Collected data entries
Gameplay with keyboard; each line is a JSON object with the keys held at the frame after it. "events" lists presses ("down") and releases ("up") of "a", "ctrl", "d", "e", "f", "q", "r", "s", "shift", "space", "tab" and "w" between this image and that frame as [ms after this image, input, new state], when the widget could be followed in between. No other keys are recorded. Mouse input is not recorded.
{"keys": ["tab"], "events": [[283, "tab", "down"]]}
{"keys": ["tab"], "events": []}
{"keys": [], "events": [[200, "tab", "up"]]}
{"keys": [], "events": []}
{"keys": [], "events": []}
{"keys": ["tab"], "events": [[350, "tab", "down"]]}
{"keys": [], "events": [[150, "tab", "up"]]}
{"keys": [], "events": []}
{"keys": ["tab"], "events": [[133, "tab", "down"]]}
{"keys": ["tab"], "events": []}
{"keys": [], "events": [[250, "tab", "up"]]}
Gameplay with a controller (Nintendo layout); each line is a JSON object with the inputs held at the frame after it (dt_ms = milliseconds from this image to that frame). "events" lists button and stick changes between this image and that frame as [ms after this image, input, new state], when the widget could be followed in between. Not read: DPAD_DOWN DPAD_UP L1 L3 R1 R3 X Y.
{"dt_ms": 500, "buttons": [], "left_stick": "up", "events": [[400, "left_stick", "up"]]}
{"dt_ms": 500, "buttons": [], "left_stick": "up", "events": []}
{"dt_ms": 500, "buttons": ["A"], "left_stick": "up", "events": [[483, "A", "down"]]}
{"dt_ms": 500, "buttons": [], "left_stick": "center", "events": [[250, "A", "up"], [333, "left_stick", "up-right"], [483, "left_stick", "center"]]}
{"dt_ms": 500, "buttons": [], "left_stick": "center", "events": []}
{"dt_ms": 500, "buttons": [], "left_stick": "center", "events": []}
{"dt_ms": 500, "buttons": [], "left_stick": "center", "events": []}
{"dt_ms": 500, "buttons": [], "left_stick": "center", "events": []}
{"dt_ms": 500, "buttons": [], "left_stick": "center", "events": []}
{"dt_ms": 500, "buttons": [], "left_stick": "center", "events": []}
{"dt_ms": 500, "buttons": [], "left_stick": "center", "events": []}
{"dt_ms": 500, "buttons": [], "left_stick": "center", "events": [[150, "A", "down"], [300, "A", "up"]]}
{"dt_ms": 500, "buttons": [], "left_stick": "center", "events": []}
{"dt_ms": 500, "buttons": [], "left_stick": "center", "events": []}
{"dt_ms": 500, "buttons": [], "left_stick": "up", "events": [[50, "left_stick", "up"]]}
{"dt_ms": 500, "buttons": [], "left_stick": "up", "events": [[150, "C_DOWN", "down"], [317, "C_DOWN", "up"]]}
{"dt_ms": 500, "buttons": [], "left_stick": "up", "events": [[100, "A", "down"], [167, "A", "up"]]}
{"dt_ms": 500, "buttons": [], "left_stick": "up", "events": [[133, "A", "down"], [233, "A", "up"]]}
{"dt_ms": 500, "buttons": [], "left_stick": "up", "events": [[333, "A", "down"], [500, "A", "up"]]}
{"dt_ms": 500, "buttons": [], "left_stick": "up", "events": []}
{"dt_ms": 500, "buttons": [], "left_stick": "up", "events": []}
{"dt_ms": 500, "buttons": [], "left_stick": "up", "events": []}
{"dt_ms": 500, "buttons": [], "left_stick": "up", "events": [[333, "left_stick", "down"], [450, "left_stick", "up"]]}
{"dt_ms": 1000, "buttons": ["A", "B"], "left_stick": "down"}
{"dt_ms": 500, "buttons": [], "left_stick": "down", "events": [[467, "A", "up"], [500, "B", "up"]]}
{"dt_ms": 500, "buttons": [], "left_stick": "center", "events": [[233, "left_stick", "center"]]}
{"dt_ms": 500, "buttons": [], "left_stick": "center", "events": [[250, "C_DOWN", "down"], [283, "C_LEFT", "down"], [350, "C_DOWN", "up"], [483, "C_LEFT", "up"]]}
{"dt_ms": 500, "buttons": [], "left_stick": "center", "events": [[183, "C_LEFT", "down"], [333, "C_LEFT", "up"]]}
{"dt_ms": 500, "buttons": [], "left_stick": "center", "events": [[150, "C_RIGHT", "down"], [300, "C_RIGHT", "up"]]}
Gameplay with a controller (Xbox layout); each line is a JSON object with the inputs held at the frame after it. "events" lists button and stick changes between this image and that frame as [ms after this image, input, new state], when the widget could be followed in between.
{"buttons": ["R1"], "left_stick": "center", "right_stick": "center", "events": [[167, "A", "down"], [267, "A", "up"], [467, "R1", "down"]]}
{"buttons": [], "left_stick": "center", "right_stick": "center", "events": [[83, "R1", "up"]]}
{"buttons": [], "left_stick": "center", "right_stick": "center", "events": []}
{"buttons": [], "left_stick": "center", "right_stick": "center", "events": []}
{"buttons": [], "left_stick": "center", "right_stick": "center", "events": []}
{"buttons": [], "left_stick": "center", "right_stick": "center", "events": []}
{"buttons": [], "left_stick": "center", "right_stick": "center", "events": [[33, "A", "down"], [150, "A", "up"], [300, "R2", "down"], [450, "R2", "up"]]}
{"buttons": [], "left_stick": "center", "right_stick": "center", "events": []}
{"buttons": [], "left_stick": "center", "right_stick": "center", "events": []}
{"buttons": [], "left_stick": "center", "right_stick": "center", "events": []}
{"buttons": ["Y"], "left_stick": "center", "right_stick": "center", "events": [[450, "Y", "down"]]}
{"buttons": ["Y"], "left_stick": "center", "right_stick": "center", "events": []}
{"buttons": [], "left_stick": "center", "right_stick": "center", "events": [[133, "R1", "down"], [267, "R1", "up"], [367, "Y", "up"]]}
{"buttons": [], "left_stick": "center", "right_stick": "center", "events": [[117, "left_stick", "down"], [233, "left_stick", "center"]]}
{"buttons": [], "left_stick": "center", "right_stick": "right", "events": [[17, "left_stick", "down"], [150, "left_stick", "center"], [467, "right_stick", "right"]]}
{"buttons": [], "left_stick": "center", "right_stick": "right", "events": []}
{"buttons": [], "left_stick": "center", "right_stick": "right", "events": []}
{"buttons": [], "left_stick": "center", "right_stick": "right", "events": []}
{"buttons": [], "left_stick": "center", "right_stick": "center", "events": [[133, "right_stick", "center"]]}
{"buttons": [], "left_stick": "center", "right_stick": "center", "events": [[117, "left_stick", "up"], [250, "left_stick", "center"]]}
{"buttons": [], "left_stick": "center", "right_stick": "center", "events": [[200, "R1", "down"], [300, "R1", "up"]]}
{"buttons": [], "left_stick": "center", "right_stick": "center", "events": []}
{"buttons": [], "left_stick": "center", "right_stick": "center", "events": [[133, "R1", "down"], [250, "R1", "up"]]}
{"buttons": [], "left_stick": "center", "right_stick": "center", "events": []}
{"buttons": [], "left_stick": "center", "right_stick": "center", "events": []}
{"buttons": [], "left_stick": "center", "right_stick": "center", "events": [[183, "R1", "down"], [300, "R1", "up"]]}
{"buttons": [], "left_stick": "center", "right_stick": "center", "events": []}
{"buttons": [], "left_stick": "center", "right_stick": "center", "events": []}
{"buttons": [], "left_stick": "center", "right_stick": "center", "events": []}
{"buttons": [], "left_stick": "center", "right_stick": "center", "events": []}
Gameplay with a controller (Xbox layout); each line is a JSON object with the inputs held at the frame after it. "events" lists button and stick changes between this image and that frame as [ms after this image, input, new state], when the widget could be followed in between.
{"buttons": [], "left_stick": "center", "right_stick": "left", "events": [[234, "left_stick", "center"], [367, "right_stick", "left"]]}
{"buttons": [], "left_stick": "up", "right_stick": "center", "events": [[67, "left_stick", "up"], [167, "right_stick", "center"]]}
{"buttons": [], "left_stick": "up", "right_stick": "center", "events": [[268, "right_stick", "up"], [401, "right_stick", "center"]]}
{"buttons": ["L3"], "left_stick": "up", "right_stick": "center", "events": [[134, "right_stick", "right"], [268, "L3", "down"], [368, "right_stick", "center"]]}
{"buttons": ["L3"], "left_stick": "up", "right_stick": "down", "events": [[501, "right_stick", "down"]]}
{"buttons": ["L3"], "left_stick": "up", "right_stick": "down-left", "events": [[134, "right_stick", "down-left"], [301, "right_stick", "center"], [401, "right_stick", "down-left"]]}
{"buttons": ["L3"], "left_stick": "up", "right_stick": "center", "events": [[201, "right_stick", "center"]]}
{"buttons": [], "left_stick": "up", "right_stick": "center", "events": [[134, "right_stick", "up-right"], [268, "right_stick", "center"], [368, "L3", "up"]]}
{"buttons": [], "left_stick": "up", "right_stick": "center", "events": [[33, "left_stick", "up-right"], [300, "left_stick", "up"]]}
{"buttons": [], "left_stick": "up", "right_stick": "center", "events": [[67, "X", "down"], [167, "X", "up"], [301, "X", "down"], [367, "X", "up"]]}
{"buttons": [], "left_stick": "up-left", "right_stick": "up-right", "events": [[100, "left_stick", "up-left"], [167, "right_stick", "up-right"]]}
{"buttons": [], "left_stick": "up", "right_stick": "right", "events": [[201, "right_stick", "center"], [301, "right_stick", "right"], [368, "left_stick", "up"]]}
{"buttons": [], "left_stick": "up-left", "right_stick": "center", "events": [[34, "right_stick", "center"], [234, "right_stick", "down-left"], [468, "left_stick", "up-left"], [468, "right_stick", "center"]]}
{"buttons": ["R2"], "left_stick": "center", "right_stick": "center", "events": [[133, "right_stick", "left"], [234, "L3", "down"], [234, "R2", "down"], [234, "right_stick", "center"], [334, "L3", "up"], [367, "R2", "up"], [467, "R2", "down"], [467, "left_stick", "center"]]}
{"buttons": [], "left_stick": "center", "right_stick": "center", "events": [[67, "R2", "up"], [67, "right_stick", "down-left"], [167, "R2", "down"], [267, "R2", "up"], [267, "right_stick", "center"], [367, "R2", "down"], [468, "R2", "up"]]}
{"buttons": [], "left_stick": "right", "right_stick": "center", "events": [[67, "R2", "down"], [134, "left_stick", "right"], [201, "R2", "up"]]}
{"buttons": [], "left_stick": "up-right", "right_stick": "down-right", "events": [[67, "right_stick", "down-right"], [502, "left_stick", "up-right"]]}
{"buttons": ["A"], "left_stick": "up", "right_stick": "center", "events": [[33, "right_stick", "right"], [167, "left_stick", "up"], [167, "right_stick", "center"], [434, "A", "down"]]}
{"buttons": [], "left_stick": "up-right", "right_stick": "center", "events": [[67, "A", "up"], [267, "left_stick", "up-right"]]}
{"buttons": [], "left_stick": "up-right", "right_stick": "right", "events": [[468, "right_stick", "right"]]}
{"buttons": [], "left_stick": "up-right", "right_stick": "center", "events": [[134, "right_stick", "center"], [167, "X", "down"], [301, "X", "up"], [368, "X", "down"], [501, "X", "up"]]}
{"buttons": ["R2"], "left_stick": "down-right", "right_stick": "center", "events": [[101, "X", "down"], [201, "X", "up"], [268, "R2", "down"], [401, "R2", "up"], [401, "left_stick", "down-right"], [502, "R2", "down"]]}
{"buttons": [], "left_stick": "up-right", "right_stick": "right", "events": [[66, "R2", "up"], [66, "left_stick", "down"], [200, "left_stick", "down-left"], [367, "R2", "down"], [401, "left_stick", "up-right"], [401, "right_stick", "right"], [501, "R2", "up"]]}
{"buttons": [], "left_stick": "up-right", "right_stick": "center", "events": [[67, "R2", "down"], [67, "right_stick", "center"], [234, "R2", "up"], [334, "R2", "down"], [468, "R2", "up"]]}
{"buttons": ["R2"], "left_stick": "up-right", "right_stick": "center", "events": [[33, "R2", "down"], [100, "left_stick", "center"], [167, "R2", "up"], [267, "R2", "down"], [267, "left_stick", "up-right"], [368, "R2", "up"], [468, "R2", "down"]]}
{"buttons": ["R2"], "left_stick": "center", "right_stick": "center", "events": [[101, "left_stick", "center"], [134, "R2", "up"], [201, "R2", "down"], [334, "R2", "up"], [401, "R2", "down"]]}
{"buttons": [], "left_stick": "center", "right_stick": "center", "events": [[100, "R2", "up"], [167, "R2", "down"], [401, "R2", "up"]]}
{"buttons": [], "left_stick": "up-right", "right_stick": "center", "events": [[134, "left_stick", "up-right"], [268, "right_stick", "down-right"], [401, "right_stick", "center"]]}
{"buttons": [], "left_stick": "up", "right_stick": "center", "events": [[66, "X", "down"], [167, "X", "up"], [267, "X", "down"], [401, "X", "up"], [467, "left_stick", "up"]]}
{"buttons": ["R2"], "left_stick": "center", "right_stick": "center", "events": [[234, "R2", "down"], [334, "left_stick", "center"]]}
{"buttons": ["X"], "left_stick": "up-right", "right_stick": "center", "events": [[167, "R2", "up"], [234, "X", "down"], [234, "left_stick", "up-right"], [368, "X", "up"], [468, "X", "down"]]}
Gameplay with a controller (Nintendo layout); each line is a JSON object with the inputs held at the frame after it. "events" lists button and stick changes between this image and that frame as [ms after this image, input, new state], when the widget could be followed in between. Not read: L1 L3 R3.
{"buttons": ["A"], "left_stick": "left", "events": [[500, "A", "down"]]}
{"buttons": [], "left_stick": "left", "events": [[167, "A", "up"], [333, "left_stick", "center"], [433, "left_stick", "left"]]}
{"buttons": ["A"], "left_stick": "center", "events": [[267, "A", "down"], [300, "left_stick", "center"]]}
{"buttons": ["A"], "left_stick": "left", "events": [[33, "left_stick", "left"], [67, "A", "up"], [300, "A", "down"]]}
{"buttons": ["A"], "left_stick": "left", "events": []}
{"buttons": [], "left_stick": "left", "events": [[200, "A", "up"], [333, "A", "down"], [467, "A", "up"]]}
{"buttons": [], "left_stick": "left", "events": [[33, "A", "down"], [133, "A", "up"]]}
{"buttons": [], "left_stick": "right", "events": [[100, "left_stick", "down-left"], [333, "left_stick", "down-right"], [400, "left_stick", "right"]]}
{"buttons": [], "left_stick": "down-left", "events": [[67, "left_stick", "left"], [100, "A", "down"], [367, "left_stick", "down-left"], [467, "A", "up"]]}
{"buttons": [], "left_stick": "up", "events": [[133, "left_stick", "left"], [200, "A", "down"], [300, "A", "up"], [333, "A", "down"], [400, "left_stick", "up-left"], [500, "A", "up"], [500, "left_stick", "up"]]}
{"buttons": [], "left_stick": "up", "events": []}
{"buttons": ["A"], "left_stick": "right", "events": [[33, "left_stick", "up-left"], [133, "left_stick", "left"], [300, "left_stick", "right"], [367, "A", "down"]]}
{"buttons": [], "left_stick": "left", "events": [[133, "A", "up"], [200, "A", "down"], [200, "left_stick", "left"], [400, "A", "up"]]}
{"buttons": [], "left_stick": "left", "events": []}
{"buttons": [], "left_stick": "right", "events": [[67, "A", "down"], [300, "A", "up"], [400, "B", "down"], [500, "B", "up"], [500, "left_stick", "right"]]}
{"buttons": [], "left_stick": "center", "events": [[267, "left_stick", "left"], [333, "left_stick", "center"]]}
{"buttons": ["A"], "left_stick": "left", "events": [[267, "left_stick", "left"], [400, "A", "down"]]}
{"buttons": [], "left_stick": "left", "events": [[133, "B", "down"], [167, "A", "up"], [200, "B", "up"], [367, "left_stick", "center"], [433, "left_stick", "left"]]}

_WHAT YOU HAVE TO DO_
Wherever the string "read" appears in the entries above, list that line.

_RESULT FOR THIS EXERCISE_
Gameplay with a controller (Nintendo layout); each line is a JSON object with the inputs held at the frame after it (dt_ms = milliseconds from this image to that frame). "events" lists button and stick changes between this image and that frame as [ms after this image, input, new state], when the widget could be followed in between. Not read: DPAD_DOWN DPAD_UP L1 L3 R1 R3 X Y.
Gameplay with a controller (Nintendo layout); each line is a JSON object with the inputs held at the frame after it. "events" lists button and stick changes between this image and that frame as [ms after this image, input, new state], when the widget could be followed in between. Not read: L1 L3 R3.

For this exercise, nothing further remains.